Current Laws & Hands Free
In the UK, it is currently illegal to make phone calls or send text messages while driving. Yet, handsfree phone users are technically able to make calls while driving.
Phones behind the wheel: explaining the law
- Using a hand-held mobile phone or sat-nav while driving is illegal
- Any hands-free devices should be fully set up before you drive
- Police still have the power to stop you if they think you have been distracted by a phone
- The law still applies if you’re stopped in traffic or queuing at lights
- You could get penalty points, a fine and/or a driving ban if you break the law
The government is aiming to ban drivers from handling or touching their phones completely when they’re behind the wheel. This new law aims to prevent people taking photos, playing games, or playing about with their music while driving. It is currently unclear when these new rules will come into place, but it is reported to be early this year.

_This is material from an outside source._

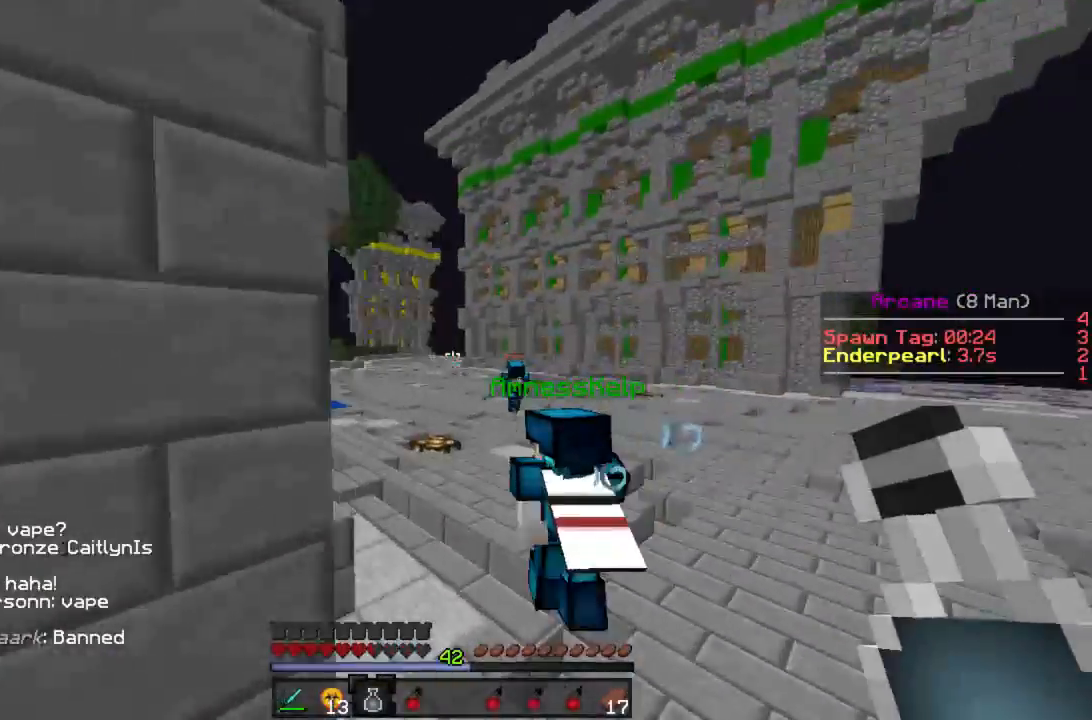
{"keys": [], "mouse": ["right"], "events": [[244, "d", "down"], [244, "mouse_left", "down"], [311, "mouse_right", "down"], [422, "d", "up"], [422, "mouse_left", "up"], [444, "w", "up"]]}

The penalties for breaking the current laws results in six points and a £200 fine. But there are loopholes within this current legislation, which means drivers can still use their phones. Some phone use is not always considered as ‘interactive communication’, meaning it does not fit the current definition of an offence. This new legislation is due to replace current rules for phone usage whilst driving.

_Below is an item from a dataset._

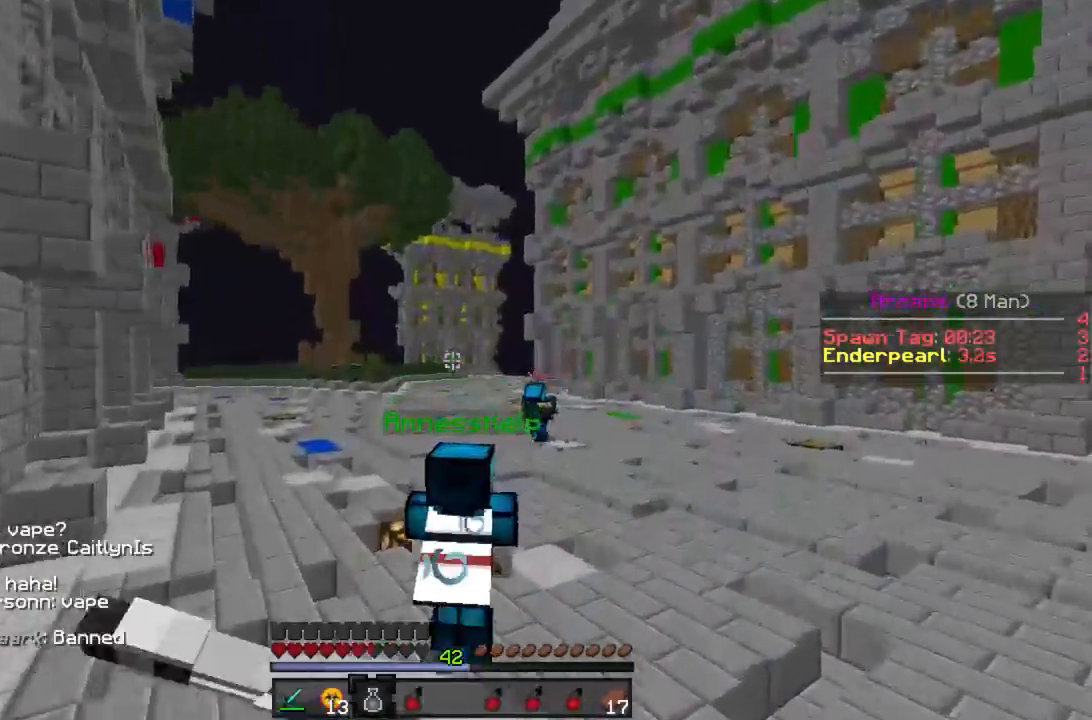
{"keys": [], "mouse": ["right"], "events": []}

Announcing the consultation in October, Roads Minister Baroness Vere said:
“Our roads are some of the safest in the world, but we want to make sure they’re safer still by bringing the law into the 21st century. That’s why we’re looking to strengthen the law to make using a hand-held phone while driving illegal in a wider range of circumstances – it’s distracting and dangerous and for too long risky drivers have been able to escape punishment but this update will mean those doing the wrong thing will face the full force of the law.’”

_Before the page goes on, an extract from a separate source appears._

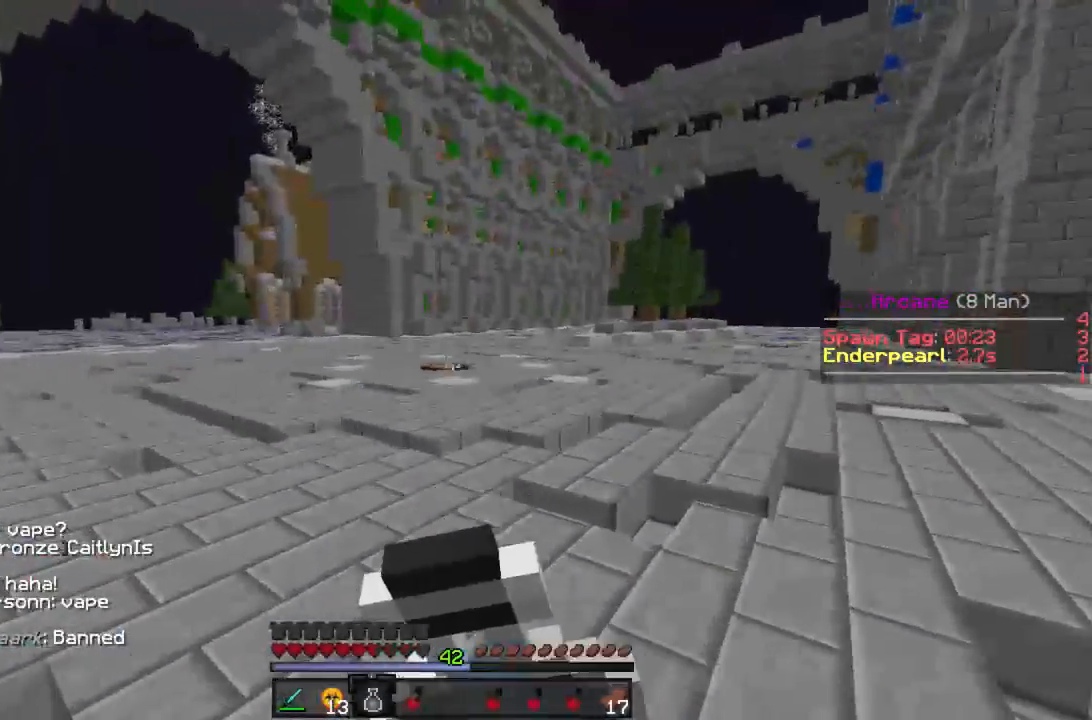
{"keys": [], "mouse": ["right"], "events": []}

It is one of seven new laws expected to be brought in for drivers this year. Ministers have already rejected the plans to ban the use of phones with hands-free functions, meaning you will still be able to use your hands-free in your car. This will only be as long as your car has an option to answer the phone via the steering-wheel. However, the government is planning to introduce an exemption that allows drivers to make contactless payments at venues like drive-through food outlets.
AA president Edmund King OBE said there is ‘no excuse’ for picking up a phone while driving. He added: ‘Phones do so much more than calls and texts, so it’s only right that the law is changed to keep pace with technology. Tweets, TikTok and Instagram snaps can all wait until you park up. These new rules will clarify the law and help drivers realise that this dangerous act can have the same consequences and be as socially unacceptable as drink driving. If you cannot resist the temptation to pick up your phone, then you should convert your glovebox into a phone box.’
The new law is expected to come into place soon, so watch out and ensure you’re always driving with the law in mind.